▶ [Exercise description] Turn the lines of the records below into one numbered list that covers all the records, skipping any blank lines and leaving out the pictures.

▶ [Records supplied]
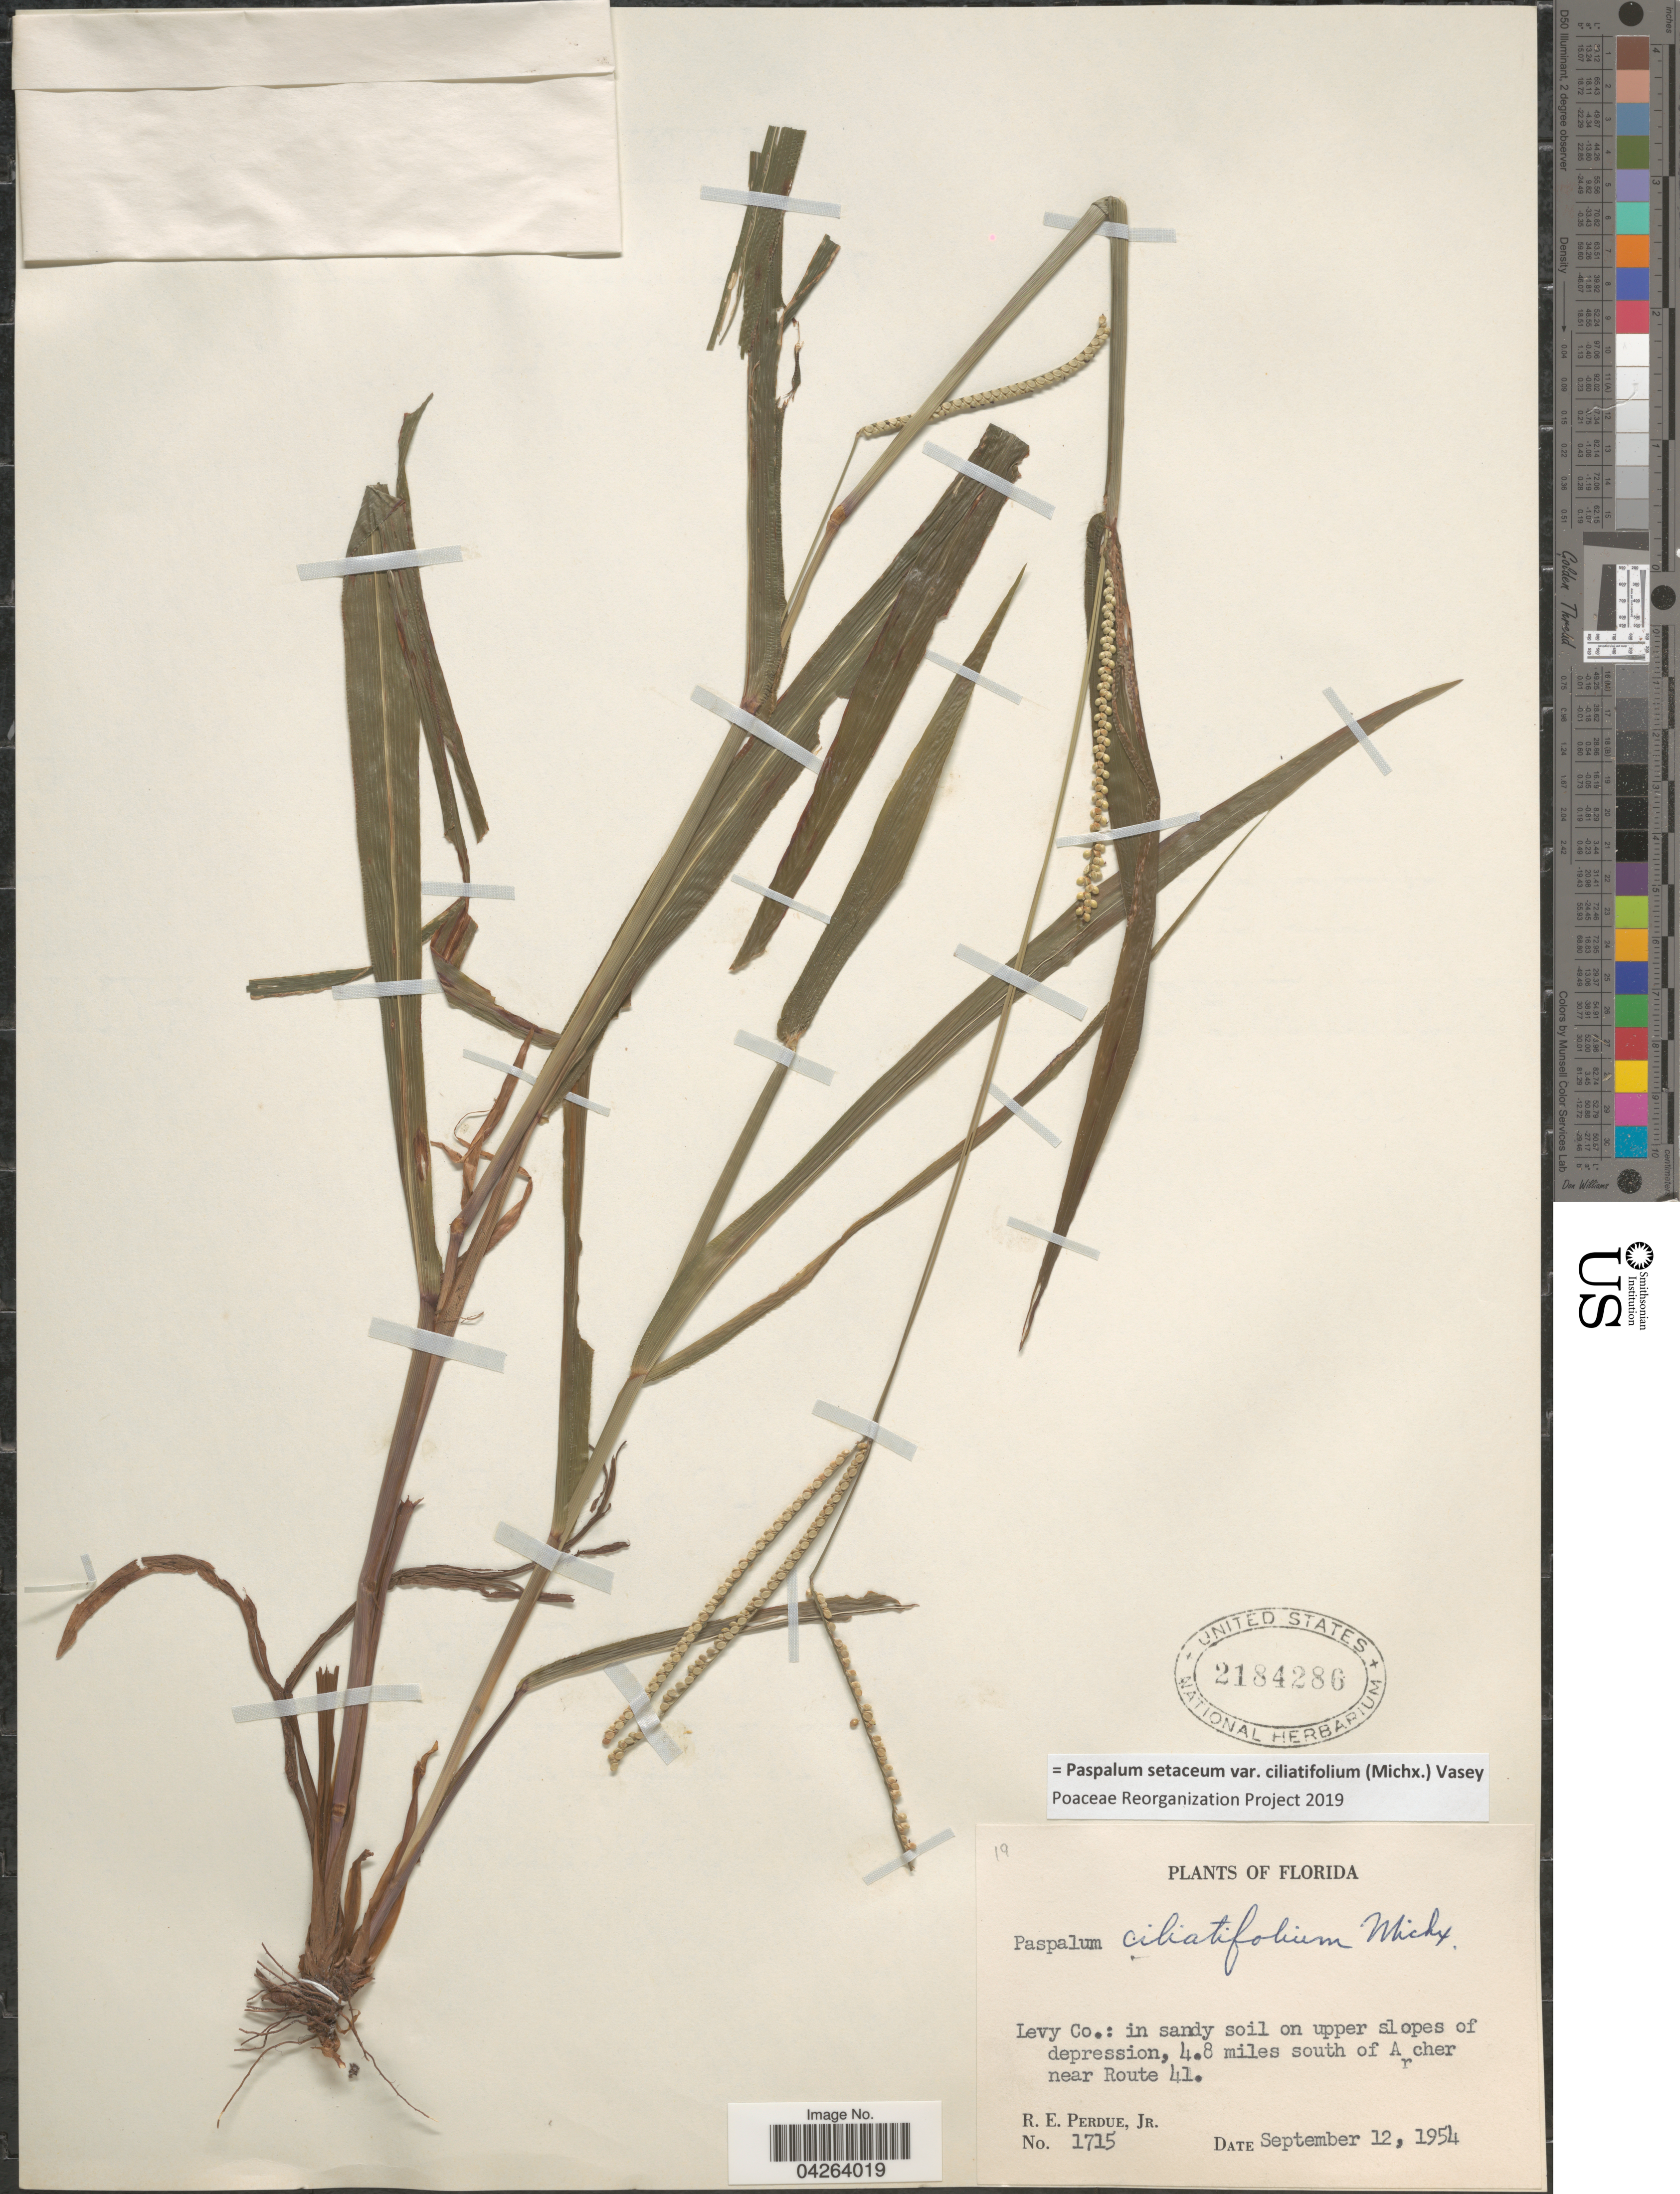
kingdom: Plantae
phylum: Tracheophyta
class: Liliopsida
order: Poales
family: Poaceae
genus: Paspalum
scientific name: Paspalum setaceum var. ciliatifolium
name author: (Michx.) Vasey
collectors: R. E. Perdue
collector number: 1715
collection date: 1954-09-12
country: United States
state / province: Florida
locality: Levy Co.: in sandy soil on upper slopes of depression, 4.8 miles south of Archer near Route 41.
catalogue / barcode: US 2184286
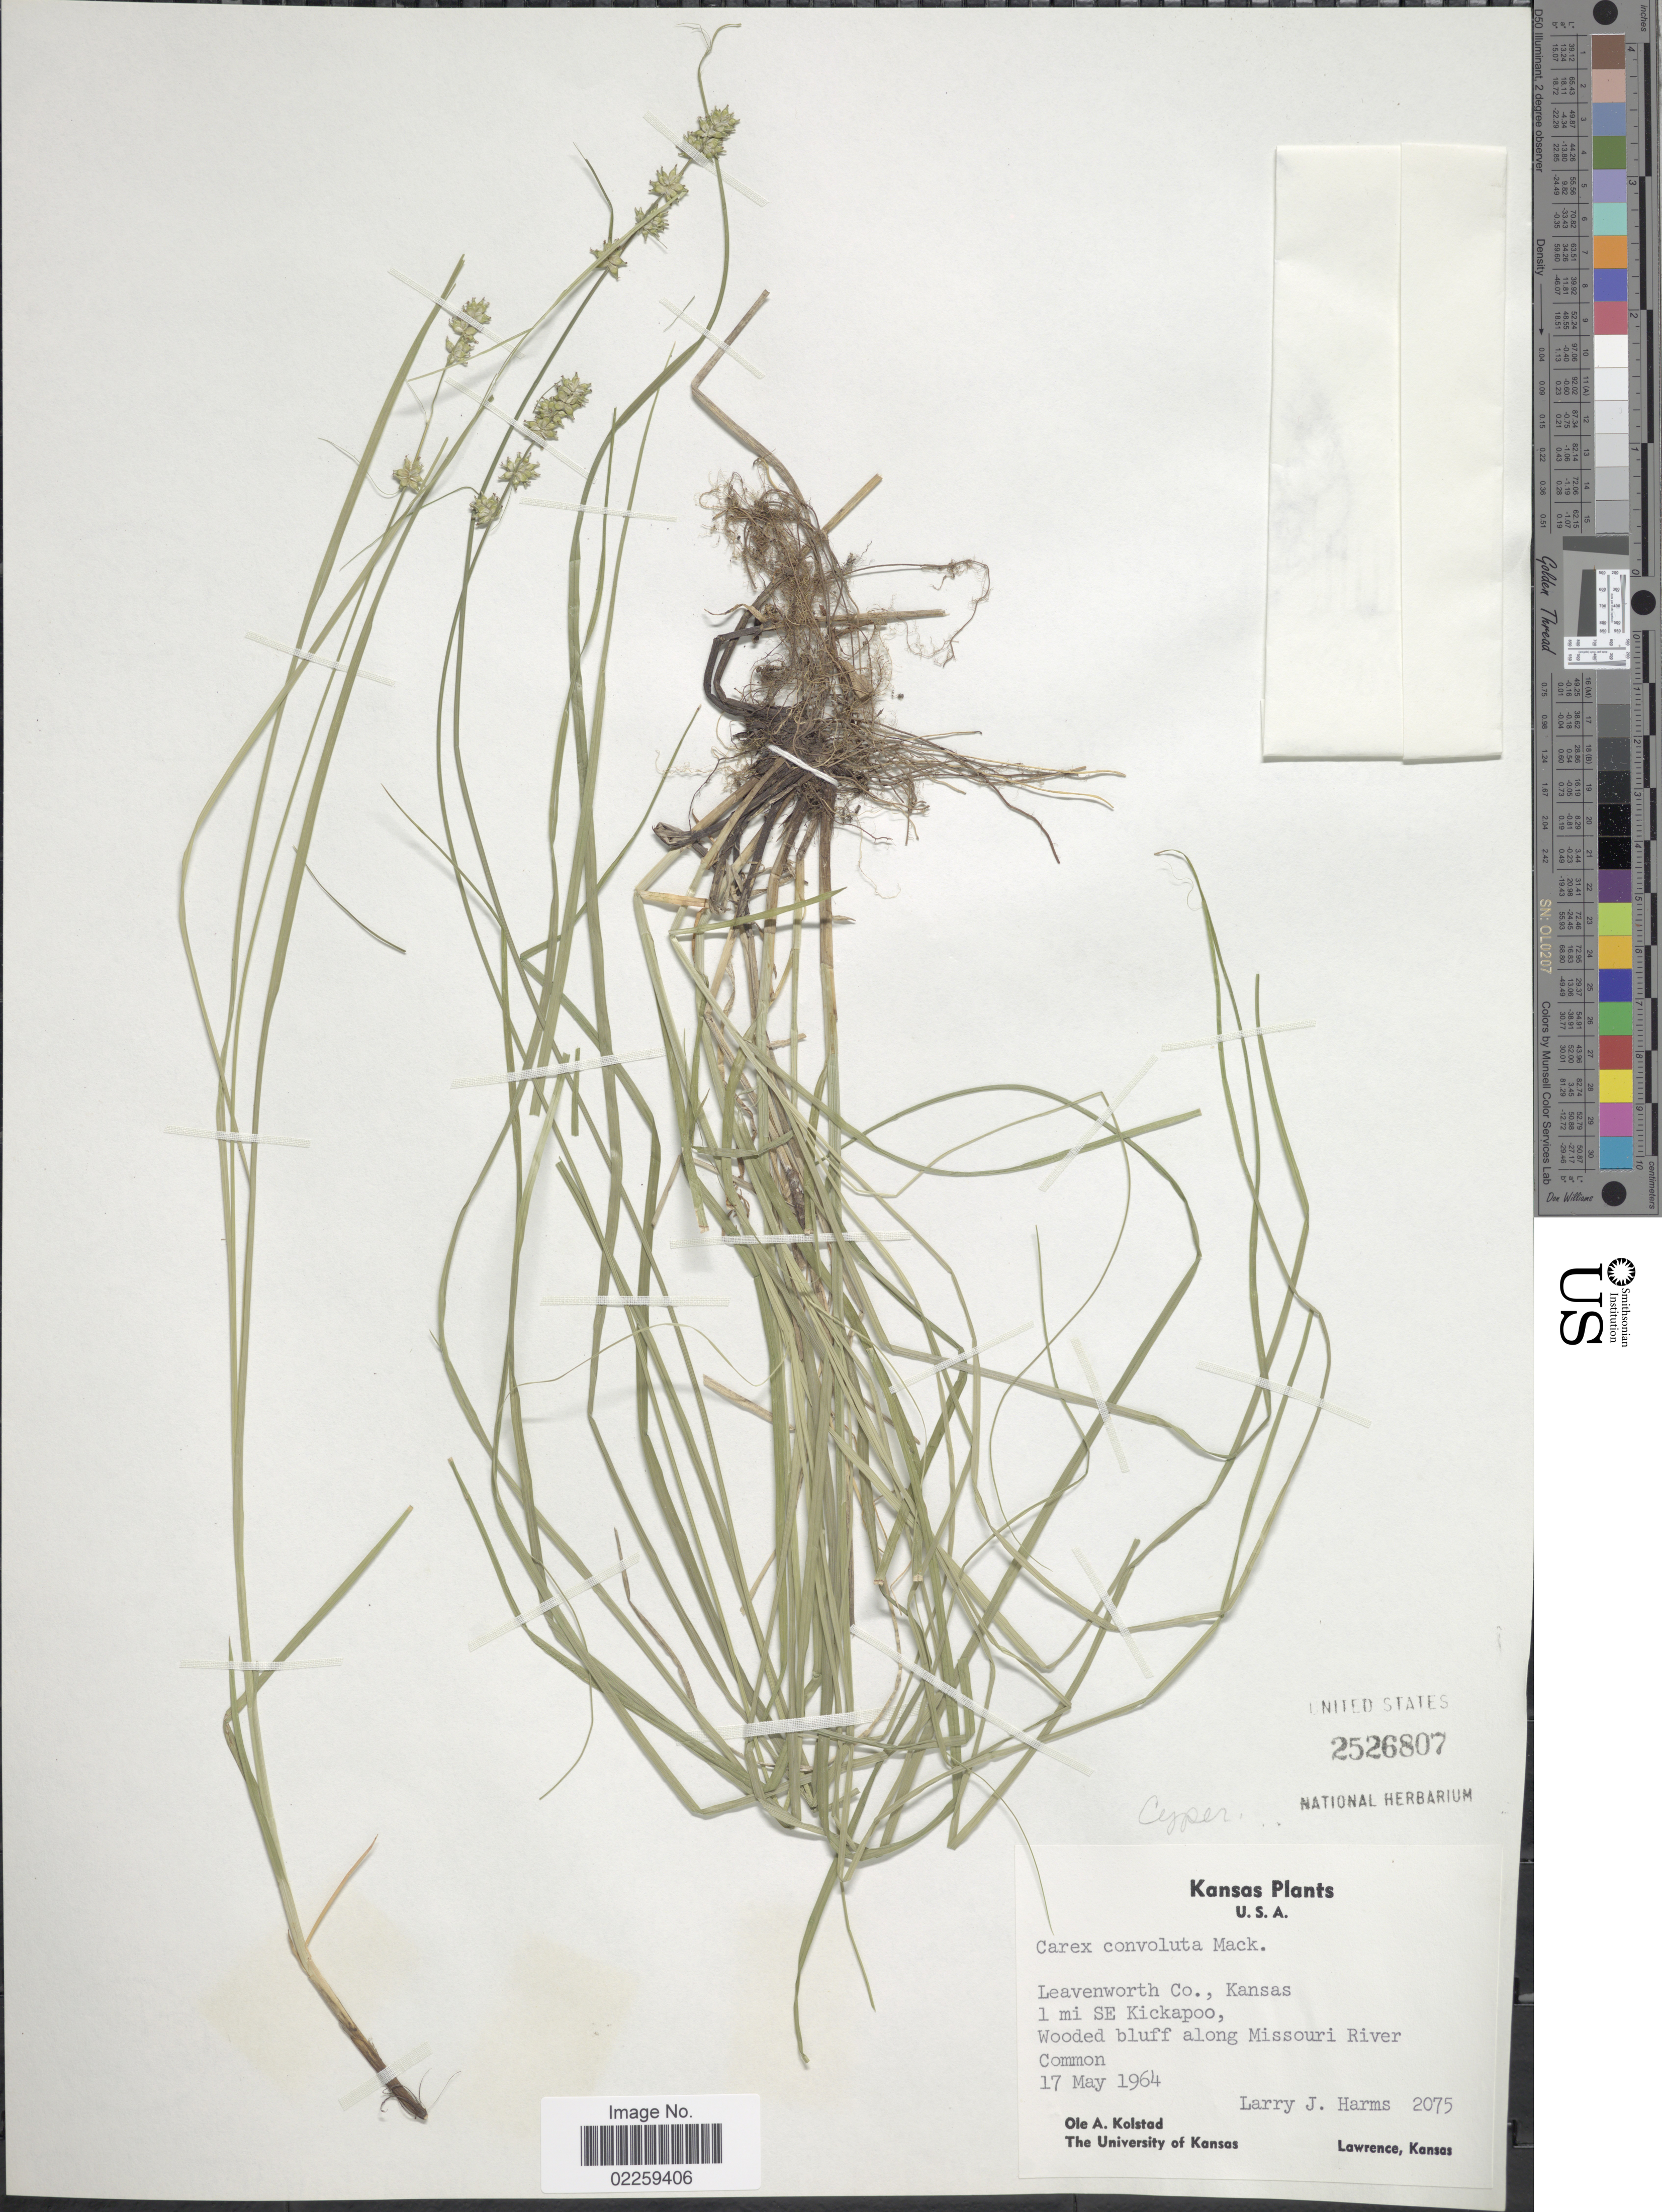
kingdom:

▶ [Output]
1. kingdom: Plantae
2. phylum: Tracheophyta
3. class: Liliopsida
4. order: Poales
5. family: Poaceae
6. genus: Paspalum
7. scientific name: Paspalum setaceum var. ciliatifolium
8. name author: (Michx.) Vasey
9. collectors: R. E. Perdue
10. collector number: 1715
11. collection date: 1954-09-12
12. country: United States
13. state / province: Florida
14. locality: Levy Co.: in sandy soil on upper slopes of depression, 4.8 miles south of Archer near Route 41.
15. catalogue / barcode: US 2184286
16. kingdom:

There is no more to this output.